• Document excerpt

===

Since sodas in restaurants go for around 3$ with refillable glasses I can’t imagine they aren’t marking that up somewhere between 500% - 1000% (5x to 10x).
deleted by creator
No it isn’t. It is literally accurate that some of the stuff is marked up really high and other stuff isn’t. That was literally the point, and you clearly don’t like being wrong and want to make the argument about something than the markup.
The point that other costs are significant and the markup is necessary would be good to switch to, but your point making a few dollars off a soda isn’t much is wrong because businesses do make most of their costs back from certain items with high markup as that is the cost of doing business.
deleted by creator
Overall they are on thin margins, which does not mean they aren’t marking up some specific items many times their initial cost. In fact, if they didn’t mark some stuff up that much they would go out of business.
But an average of thin margins overall because the building, tables, A/C, and other overhead is more than the good doesn’t mean they don’t have a high markup if you look at literal cost to retail pricing.
deleted by creator
ON AVERAGE.
I mean, just from the OPs bill, the fusilli at $20 is one example (all restaurant pasta and rice dishes are considerably overpriced). The single cookie is another. The lemonade is another. Also, the garlic bread…
I get that there are other costs, but that applies with every business, even those running on single-digit margins. None of those businesses ask for an 18% service fee + tips.
So, I’m asking are restaurants just poorly managed, or is it something else?
deleted by creator
Does this not apply to every business, including those that can’t mark up their goods by as much as a restaurant?
30% would be reasonable. I’d have no issues at all with that.
But what justifies a $20 plate of pasta? Or $15 for a rice dish? Or $20 for a pizza?
These are foods based on ingredients that are pennies per serving.

===

• Supplied entries
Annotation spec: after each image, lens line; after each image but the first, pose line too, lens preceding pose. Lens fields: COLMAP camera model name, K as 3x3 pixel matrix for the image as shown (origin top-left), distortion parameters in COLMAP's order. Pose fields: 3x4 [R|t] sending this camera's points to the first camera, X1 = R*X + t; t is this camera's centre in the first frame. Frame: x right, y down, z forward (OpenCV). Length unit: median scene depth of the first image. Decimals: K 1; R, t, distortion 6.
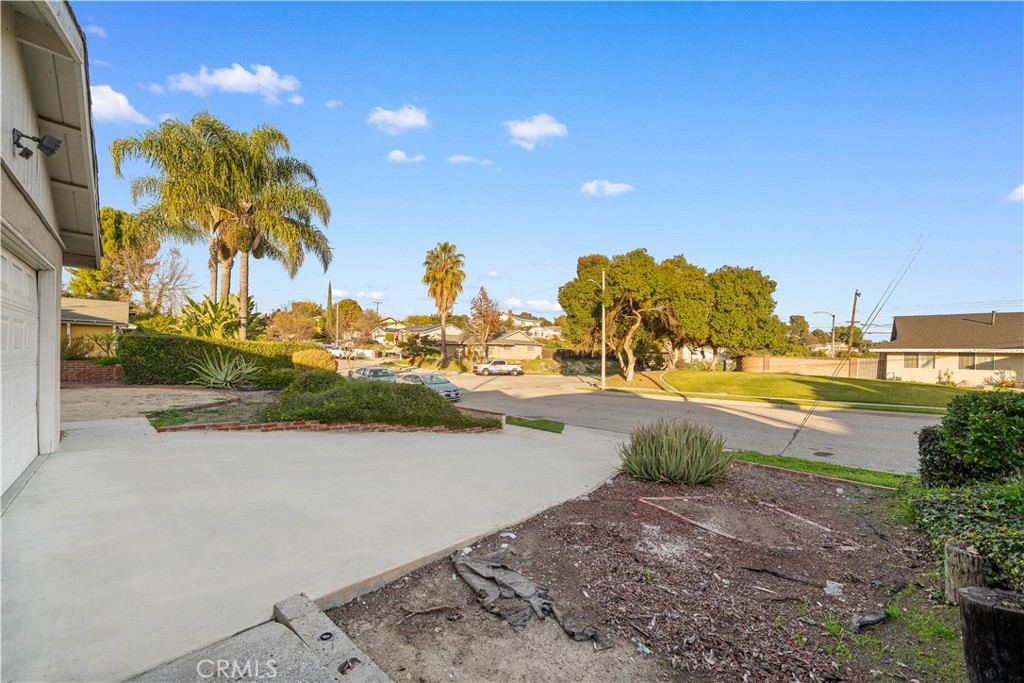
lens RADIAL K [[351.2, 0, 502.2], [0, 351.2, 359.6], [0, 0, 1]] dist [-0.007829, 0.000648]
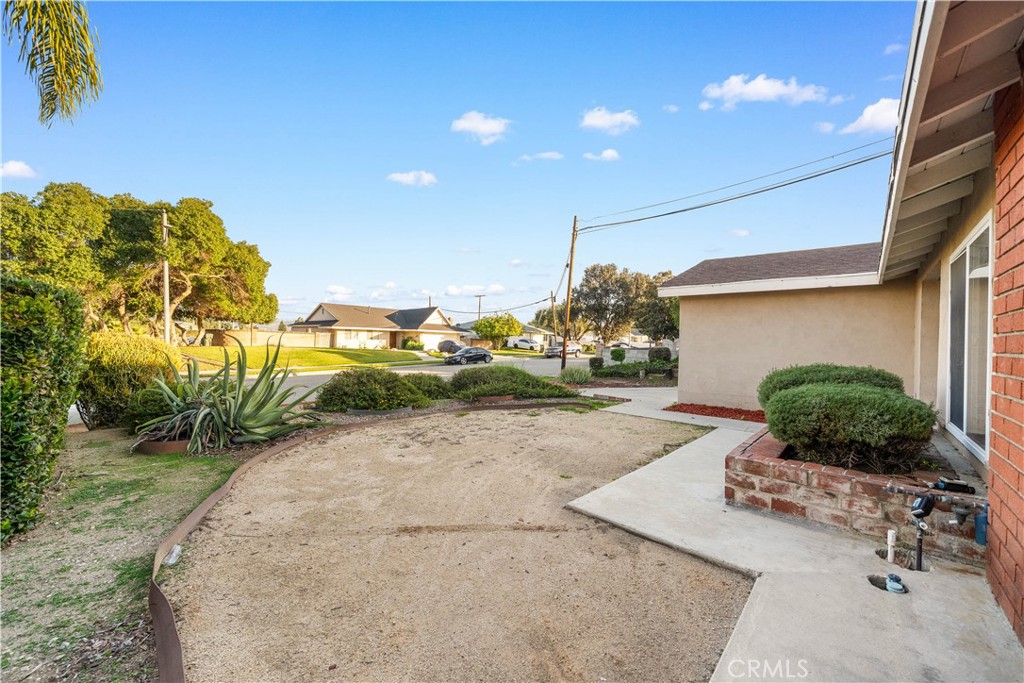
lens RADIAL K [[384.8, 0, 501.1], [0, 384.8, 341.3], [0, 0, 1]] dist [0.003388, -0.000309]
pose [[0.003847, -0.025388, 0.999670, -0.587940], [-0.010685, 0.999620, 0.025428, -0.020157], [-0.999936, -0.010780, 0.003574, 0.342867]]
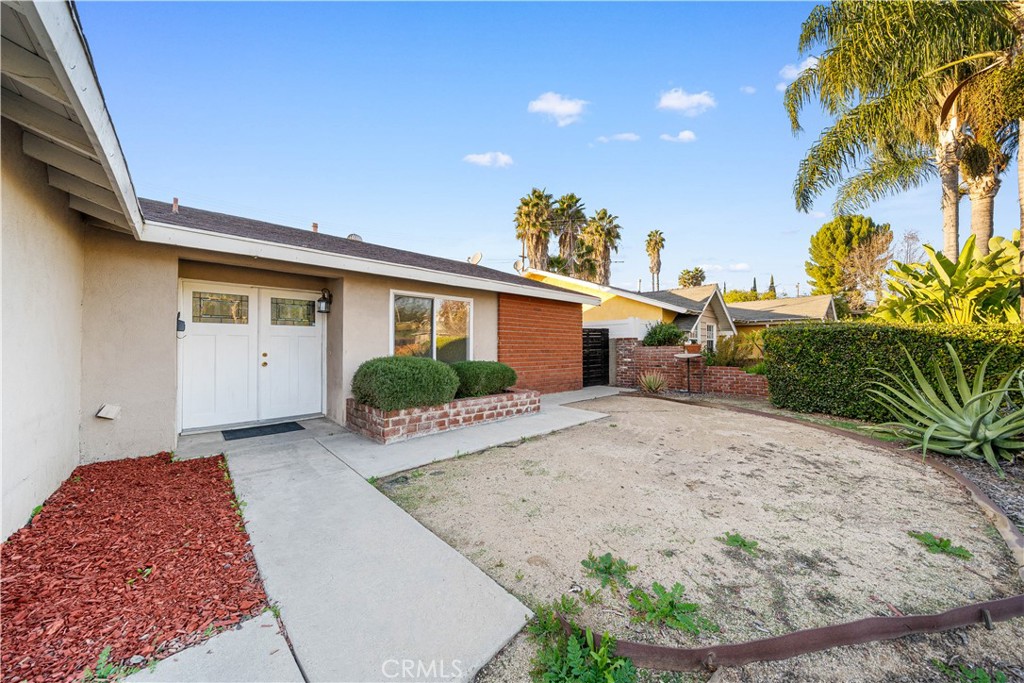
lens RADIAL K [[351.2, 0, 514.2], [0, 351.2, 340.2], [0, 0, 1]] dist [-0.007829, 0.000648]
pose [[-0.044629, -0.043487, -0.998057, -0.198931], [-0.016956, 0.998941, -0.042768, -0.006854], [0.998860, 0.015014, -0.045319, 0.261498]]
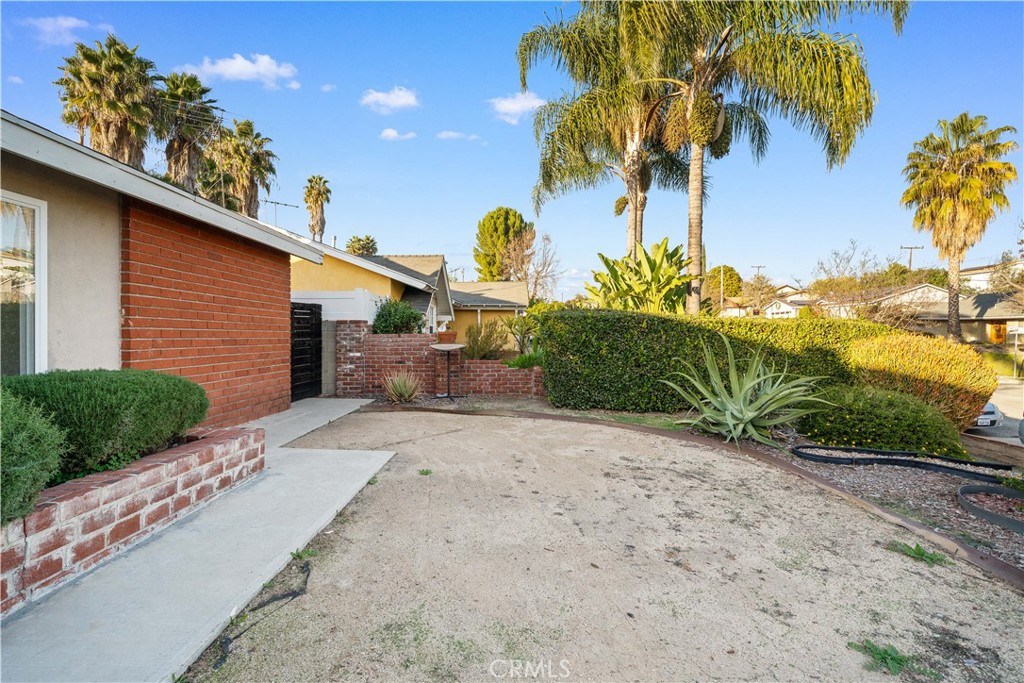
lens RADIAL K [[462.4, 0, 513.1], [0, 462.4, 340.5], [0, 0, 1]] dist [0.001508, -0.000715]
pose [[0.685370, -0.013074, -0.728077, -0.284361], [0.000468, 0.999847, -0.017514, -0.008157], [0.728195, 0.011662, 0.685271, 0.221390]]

===

• Tasks
a. In the discussion of restaurant markups, what price is given for a soda with refillable glasses?
b. Carry on the discussion of restaurant markups, starting after its final line.

• Written answers
a. Around $3.

b.
Restaurants have a certain speed that they can make money in a day and have the same overhead costs no matter how busy they are. They have to average out the slow days, the time they need to prep and stock, and so on.
Every business marks up the majority of their stock by 200-300% to cover overhead. That is also why a lot of businesses can put stuff on sale for 50% off to clear stock because then they are basically breaking even by item to make room for something else with a high markup.
For sure, clothing companies can do this, but I don’t think most businesses can.
The restaurant industry just seems doomed if they have to rely on service fees and inflated prices on top of tips.
And those added fees and tips keep people away, so the business model itself seems flawed and self-destructive.
Grocery stores, home improvement stores, convenience stores, auto parts stores, gardening stores, bike shops, and pretty much every single business pays half or less for the vast majority of the products compared to the price on the shelves.
Average retail markup is usually under 35%.
Yes, there are exceptions, but restaurants are routinely marking up ingredients by hundreds of percent more than even retail grocery stores. And they pay their employees less.
Even if another industry marks up more than 35%, very few ask for tips on top of that. These guys asked for a tip and charged an 18% service fee, which is ludicrous.